* **WHAT YOU WILL DO**
Copy every line of the classification data below word for word, leaving out the pictures.

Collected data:
-=-=-

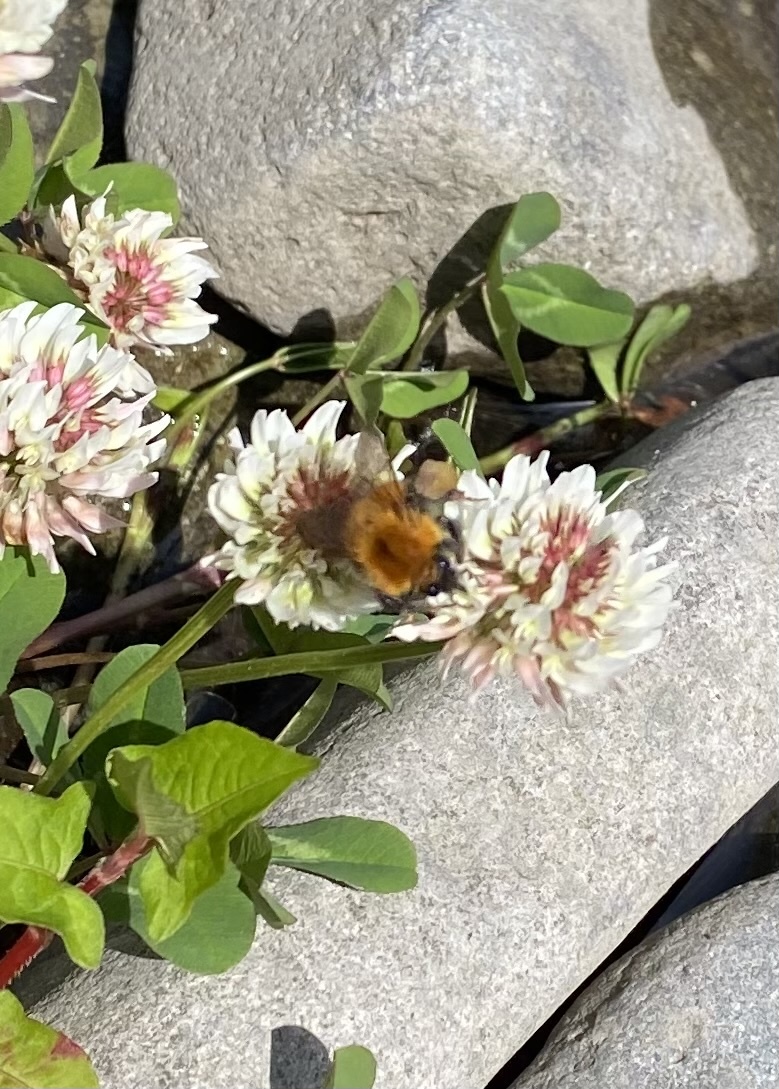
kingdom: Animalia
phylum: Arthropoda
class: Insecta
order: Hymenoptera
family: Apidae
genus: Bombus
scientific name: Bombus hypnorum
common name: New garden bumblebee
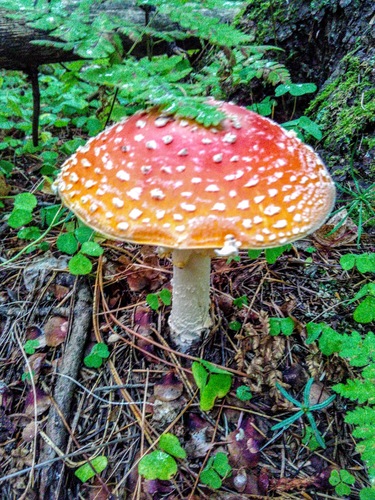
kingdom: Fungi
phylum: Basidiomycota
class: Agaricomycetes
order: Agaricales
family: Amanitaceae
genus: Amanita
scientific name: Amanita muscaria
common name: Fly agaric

-=-=-

* **RESULT BELOW**
kingdom: Animalia
phylum: Arthropoda
class: Insecta
order: Hymenoptera
family: Apidae
genus: Bombus
scientific name: Bombus hypnorum
common name: New garden bumblebee
kingdom: Fungi
phylum: Basidiomycota
class: Agaricomycetes
order: Agaricales
family: Amanitaceae
genus: Amanita
scientific name: Amanita muscaria
common name: Fly agaric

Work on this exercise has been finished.